Cell adhesion molecules
The accumulation of extracellular matrix (ECM) components and the development of fibrosis are fundamental processes that occur in response to chronic hyperglycemia, intraglomerular and systemic hypertension, dyslipidemia, and oxidative stress.
These processes initiate expression of growth factors, cytokines, mediators, and modulators that perpetuate the overproduction of matrix proteins and families of cell adhesion molecules (CAMs). CAM families include intercellular adhesion molecules (ICAMs) and vascular adhesion molecules (VCAMs) produced by endothelial cells; integrins produced by mesangial, endothelial, and epithelial cells; and osteopontin and some laminins, which are matrix glycoproteins.
Under normal physiologic conditions, these components provide the structural support and communication necessary between resident cells and their environment for homeostasis, but under the chronic influence of the diabetic milieu, their altered expression becomes pathologic. Targeted remodeling of the ECM is currently thought to be an important therapeutic strategy to both delay the progression and induce regression of established lesions of CKD.
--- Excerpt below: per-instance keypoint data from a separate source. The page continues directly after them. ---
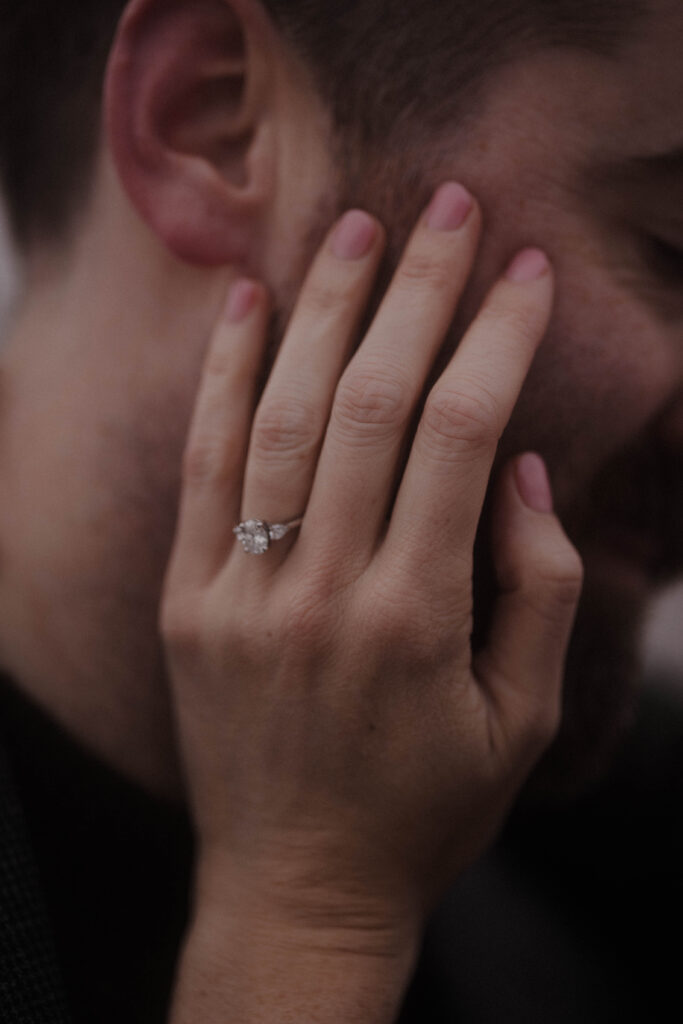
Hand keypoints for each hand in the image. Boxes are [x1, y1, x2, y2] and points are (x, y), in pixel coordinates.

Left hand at [161, 183, 582, 943]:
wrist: (296, 887)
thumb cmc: (424, 810)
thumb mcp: (521, 724)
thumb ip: (538, 593)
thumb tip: (519, 468)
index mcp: (417, 621)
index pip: (463, 436)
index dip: (498, 339)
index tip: (525, 273)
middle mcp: (324, 592)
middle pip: (375, 404)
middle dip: (420, 293)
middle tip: (449, 207)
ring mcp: (242, 593)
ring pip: (283, 418)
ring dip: (326, 313)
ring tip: (358, 230)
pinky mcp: (187, 602)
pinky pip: (201, 467)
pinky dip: (222, 377)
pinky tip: (247, 303)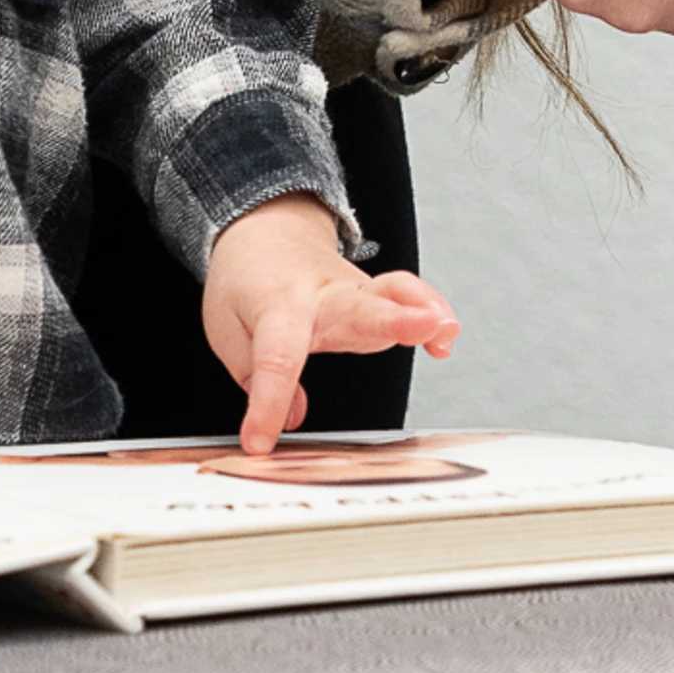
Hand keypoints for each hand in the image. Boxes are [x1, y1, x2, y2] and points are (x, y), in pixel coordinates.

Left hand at [201, 197, 459, 455]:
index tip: (259, 441)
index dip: (269, 404)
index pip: (276, 359)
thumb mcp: (226, 328)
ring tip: (446, 331)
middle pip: (358, 309)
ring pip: (393, 293)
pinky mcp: (374, 296)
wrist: (266, 231)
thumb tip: (290, 419)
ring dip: (423, 311)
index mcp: (275, 308)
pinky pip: (408, 298)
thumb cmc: (246, 283)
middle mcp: (322, 297)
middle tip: (424, 327)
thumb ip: (255, 377)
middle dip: (393, 321)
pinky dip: (432, 314)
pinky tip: (445, 342)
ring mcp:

The renin-angiotensin-aldosterone system (RAAS) plays an important contributory role in this remodeling (Am J Nephrol. 2004;24:549-556), because blockade of components of the RAAS with the use of an ACE inhibitor, type I angiotensin receptor blocker (ARB), or a direct renin inhibitor (DRI) have proven utility in delaying disease progression (Vasc Health Risk Manag. 2009;5:411-427).
Accumulation of glomerular ECM components has two underlying causes. The first is an imbalance of cytokines (transforming growth factor-b; TGF-b) and growth factors, including insulin-like growth factor (IGF), connective tissue growth factor (CTGF), vascular endothelial growth factor (VEGF), platelet-derived growth factor-b (PDGF), fibroblastic growth factor (FGF), epithelial growth factor (EGF) and bone morphogenetic proteins (BMPs), especially BMP-7.
The other cause of ECM accumulation is an altered protease system consisting of matrix metalloproteinases (MMPs) and plasminogen activator inhibitor-1 (PAI-1) which are expressed by mesangial and endothelial cells and podocytes (See Figure 1). In several studies, these mediators have been shown to directly influence the turnover of ECM proteins in the development of diabetic nephropathy; their expression may be altered with blockade of the RAAS.
In particular, CAMs are important participants in mediating interactions between renal cells, the basement membrane, and matrix proteins and also play an important role in renal morphogenesis, renal health, nephropathy, and tissue repair. Strong research efforts over the years have indicated that the expression of a number of CAMS can be identified in the circulation, urine, or both and correlate with disease progression and appropriate treatment of diabetic nephropathy.